The blades stop turning

So the Oscar Pistorius trial is over - the immense relief not only of the participants but also of the media, who have had to sit in the courtroom or stand outside that damn courthouse, day after day, month in, month out, trying to think of something new to say each time - a trial supposed to take three weeks which dragged out over seven months.

Tens of thousands of words have already been spewed over the verdict.  But what I was reflecting on, is what the trial reveals about the new South Africa.  What would have happened, if a similar incident had happened under apartheid?  Well of course there would have been no Olympic champion, because South Africa was banned from the Olympics.  There were plenty of Springbok rugby heroes though.  What if one of them had shot his girl friend?  The courtroom would have been the same - the system of a judge and two assessors would have been the same, since the democratic SA government has not re-introduced thee jury system.  The judge would of course been an elderly white man, not an elderly black woman, but even the 1970's law under which Pistorius was charged would have been the same.  Under apartheid there was of course the death penalty, and the jail to which Pistorius has been taken - the former Pretoria Central - was where the hangings were carried out.  But, though the present judge said that there cannot be one law for the poor and disadvantaged, and another for the rich and famous, there definitely was one under apartheid - a white man under a capital charge was about 50 times less likely to be sentenced to death than a black man.

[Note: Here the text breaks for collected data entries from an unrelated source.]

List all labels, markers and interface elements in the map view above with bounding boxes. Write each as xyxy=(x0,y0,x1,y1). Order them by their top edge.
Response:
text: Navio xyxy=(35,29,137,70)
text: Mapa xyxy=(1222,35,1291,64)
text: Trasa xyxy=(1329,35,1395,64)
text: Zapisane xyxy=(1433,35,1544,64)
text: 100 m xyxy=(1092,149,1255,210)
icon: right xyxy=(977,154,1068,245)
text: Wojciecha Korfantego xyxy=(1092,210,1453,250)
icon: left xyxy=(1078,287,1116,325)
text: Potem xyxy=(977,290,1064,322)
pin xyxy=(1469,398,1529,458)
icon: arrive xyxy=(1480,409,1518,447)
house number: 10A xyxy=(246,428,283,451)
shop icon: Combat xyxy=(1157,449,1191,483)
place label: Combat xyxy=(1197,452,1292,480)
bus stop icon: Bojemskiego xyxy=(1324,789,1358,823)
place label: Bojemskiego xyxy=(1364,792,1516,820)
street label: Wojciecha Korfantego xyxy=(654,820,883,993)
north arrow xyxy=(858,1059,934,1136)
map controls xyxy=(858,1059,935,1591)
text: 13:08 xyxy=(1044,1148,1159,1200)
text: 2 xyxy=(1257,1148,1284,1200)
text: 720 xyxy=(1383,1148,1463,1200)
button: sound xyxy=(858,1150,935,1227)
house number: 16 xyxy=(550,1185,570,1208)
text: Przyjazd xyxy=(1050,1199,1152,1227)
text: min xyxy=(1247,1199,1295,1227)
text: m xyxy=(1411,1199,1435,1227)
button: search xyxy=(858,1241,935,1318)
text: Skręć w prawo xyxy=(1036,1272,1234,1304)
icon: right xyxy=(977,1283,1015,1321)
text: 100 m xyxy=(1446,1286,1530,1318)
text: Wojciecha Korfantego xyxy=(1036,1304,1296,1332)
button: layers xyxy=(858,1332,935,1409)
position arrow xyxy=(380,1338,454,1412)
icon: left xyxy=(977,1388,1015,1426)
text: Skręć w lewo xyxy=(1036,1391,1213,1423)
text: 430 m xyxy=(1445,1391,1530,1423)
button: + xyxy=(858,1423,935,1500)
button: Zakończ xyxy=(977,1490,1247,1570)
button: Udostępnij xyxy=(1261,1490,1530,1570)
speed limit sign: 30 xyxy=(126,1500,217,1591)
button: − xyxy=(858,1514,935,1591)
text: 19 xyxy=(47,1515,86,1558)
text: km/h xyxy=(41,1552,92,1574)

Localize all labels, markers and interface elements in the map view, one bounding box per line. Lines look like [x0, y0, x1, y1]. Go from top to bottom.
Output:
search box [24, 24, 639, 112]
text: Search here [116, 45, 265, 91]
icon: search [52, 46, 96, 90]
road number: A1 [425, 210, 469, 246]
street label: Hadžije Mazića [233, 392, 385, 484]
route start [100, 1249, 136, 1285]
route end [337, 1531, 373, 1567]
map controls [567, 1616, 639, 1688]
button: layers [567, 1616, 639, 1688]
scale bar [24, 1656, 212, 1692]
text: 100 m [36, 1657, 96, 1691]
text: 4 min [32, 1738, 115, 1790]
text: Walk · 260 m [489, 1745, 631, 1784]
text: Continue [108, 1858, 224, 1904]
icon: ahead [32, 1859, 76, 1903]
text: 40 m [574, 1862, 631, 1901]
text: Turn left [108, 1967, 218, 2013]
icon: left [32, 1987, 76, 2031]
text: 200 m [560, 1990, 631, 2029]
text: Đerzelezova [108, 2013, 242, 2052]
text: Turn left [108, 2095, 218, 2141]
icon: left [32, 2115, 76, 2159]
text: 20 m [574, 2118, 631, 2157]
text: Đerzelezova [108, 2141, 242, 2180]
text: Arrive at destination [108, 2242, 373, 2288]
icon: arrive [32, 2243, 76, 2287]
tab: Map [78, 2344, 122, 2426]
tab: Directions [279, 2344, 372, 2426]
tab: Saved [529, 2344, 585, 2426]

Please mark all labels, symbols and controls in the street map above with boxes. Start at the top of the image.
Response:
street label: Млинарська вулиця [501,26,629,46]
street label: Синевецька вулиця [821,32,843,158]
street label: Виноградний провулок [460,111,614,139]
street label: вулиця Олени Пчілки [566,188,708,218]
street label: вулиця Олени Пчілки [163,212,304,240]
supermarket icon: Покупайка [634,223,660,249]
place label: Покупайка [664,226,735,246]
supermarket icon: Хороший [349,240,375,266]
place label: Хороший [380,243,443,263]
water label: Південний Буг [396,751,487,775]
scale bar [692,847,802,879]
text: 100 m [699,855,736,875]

So the fate of a 1970's Pistorius would likely have been fairly similar to the 2014 one - a moderate jail sentence, with no doubt special conditions vastly better than than of the ordinary inmate.

Actually, many of the high-profile homicide cases in late apartheid South Africa remained unsolved, perhaps because they had political involvement - for instance the grisly murder of the economist Robert Smit, despite a raft of conspiracy theories.  Anybody remember any others?